## Records to process
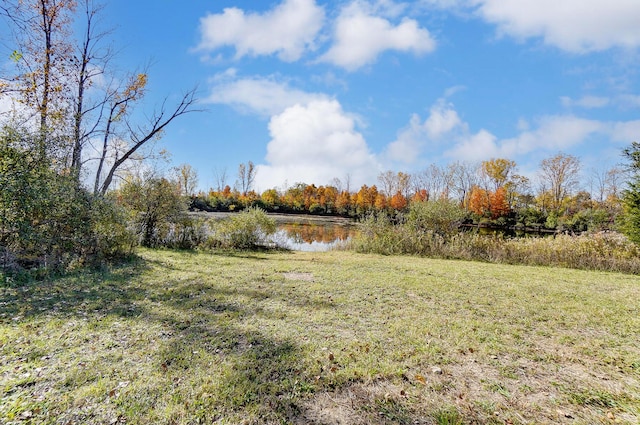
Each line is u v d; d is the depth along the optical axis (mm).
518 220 38094
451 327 4676
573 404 2902
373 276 8234
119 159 13555
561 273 9680
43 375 3023
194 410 2627
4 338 3760
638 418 2717
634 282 8516
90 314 4711
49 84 11328
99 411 2557
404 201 49031
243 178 58250
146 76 13680
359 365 3445
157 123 14070
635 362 3736
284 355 3617
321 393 2938
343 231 28828
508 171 47188
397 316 5117
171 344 3793
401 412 2699
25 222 6887
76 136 10445
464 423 2588
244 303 5535
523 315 5371
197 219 14859
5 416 2434
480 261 12242
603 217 27547
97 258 8469
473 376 3334
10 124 7109
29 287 6020
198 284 6785
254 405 2725
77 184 8477
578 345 4191
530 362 3693
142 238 13102
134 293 5926
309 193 60500
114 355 3475
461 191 44375
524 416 2711
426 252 13453
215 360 3443
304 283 7215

## Directions for this task
The expected result is an exact transcription of the lines from the one containing "359 365 3445" through the end of the records above; please include both ends.

## Solution to this task
359 365 3445
157 123 14070
635 362 3736
284 355 3617
321 393 2938
343 231 28828
508 171 47188
397 316 5117
171 344 3793
401 412 2699
25 222 6887
76 136 10445
464 423 2588
244 303 5535
523 315 5371
197 219 14859
5 416 2434
480 261 12242
603 217 27547
97 258 8469
473 376 3334
10 124 7109
29 287 6020
198 284 6785
254 405 2725
77 184 8477
578 345 4191
530 362 3693
142 238 13102
134 293 5926
309 193 60500
114 355 3475
461 191 44375
524 416 2711
426 252 13453
215 360 3443
304 283 7215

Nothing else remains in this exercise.